Michelle Han, M.D., started residency in 2009 in a male-dominated class. But then she took a few years out for research and ended up finishing her surgical training with the all-female group. She noticed a shift in the tone of the program with the influx of more women.
“The air was lighter,” Han laughs. “Surgeons in general have creative minds and are adaptive and flexible, which made the transition from being in a class with only two females to now six females, exciting.” Han’s next stop is in Chicago, where she has accepted a fellowship in breast surgical oncology at Northwestern University.
The graduates say they’ve learned to let go of most gender-related frustrations and to focus on being good doctors. Early on, they say, they received excellent advice from a mentor, Carolyn Jones, M.D., associate professor and Chief of Thoracic Surgery at URMC. Jones told them: When you’re in the minority, you’re under a microscope. And your success depends on the success of your predecessors.

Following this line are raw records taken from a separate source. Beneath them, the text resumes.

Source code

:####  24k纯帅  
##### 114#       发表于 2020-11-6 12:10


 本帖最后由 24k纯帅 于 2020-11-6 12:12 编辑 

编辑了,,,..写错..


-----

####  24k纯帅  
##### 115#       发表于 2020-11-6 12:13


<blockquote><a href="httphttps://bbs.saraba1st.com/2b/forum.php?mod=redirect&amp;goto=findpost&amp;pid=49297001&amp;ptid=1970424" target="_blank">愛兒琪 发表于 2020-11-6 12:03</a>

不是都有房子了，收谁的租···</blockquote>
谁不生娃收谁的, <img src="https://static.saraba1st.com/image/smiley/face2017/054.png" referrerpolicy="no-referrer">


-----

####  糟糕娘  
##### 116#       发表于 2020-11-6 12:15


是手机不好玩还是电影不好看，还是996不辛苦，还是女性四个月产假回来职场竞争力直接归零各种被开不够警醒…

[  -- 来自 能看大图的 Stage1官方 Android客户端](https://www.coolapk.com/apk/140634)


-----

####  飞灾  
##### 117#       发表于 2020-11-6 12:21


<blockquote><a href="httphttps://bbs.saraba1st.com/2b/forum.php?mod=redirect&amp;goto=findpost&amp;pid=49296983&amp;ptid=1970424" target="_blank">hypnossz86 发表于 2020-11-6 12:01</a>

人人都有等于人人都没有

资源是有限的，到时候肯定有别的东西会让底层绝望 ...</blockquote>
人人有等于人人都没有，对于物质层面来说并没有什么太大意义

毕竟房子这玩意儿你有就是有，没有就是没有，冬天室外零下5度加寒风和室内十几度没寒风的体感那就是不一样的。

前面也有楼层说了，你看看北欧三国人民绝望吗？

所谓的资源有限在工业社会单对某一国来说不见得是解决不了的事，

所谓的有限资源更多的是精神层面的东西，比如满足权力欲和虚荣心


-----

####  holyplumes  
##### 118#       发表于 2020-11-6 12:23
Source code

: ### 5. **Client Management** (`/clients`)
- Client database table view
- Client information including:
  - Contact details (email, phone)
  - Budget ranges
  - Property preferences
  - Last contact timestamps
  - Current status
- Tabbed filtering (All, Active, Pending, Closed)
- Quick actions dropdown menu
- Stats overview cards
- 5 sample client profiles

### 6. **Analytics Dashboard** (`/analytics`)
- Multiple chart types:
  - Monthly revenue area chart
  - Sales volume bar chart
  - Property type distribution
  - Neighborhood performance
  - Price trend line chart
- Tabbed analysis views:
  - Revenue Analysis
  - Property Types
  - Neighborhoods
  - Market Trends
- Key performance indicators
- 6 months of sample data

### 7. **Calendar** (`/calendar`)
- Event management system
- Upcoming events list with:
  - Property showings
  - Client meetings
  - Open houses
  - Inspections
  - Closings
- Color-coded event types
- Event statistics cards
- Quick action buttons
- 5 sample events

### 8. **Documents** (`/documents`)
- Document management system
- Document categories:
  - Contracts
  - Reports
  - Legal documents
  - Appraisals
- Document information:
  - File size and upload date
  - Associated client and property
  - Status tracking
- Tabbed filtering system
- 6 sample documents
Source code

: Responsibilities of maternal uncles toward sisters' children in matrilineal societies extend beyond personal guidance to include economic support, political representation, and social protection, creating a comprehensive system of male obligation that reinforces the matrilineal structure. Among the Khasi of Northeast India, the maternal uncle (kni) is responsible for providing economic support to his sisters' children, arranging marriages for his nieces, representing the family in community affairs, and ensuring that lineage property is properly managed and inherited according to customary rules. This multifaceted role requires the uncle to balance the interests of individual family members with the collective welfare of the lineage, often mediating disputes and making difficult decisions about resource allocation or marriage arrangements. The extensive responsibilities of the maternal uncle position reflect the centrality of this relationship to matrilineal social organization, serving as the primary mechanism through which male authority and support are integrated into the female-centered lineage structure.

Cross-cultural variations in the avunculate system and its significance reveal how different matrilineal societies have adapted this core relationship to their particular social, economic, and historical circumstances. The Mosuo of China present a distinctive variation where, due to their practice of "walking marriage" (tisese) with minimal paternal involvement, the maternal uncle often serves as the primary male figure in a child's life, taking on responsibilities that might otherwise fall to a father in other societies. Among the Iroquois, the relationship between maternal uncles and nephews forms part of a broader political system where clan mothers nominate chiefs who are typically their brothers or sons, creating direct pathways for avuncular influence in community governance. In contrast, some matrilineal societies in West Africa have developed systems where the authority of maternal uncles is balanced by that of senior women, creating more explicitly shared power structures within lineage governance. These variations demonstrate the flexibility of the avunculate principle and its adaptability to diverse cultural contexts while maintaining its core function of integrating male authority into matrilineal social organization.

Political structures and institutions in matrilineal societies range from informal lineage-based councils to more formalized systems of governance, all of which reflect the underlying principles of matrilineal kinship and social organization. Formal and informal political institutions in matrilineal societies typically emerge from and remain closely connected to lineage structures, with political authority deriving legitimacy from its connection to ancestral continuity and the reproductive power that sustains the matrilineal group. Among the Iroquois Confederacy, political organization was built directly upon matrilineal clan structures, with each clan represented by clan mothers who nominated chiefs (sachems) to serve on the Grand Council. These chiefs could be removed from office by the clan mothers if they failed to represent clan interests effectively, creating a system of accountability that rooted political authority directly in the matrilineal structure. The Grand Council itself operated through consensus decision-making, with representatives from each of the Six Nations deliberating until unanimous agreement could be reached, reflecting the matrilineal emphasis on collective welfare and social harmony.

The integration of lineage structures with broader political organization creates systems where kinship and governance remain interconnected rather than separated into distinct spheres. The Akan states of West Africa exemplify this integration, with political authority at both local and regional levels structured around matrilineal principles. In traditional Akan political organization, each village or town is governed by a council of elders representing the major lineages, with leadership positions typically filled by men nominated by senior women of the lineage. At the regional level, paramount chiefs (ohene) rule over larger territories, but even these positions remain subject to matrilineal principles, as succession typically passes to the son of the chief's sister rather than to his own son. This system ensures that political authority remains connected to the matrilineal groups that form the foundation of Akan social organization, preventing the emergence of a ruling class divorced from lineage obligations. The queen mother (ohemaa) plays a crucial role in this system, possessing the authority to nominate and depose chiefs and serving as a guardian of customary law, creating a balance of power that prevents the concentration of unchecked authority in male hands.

“It makes you better in the long run to have to work harder,” says Kristin Kelly, M.D., who is staying at URMC for a colorectal surgery fellowship.
Lee says that earlier in their training, they gravitated towards and took cues from several female chief residents, as well. (Chief residents are in their final year of residency.) “They were strong and capable, and most of them had a different communications style, more feminine, compared to the male residents,” she says. “But in the end, we all get the job done.”
Lasting friendships ended up being a big bonus during their time at URMC.
They had fun exploring Rochester and the region together. They adore the burgers at Good Luck restaurant in the city, and hiking in Letchworth State Park 40 miles away. Each year, they took part in the grueling Seneca 7 relay race, running 77.7 miles around Seneca Lake, the largest of the Finger Lakes. Their team was known as “Running with Scalpels.”
Two colleagues from the all-female intern class, who graduated in 2016, will head back to Rochester to join the team at their Department of Surgery graduation dinner this weekend. Another female trainee, Mehr Qureshi, M.D., who is staying at URMC for a trauma and critical care fellowship, will also graduate with the class. She started residency in 2012.
The icing on the cake is that among all of these talented women will be one “token male,” as they like to joke—Devang (Akash) Joshi, M.D.
Joshi started his residency a year after the all-female class, but ended up completing his training this year. He doesn’t mind graduating on the flip side of history, either.
“It’s been really, really, fun,” says Joshi, who will go to Yale University for a cardiothoracic surgery fellowship. “I’ve witnessed the last four or five graduating classes and these women are great.”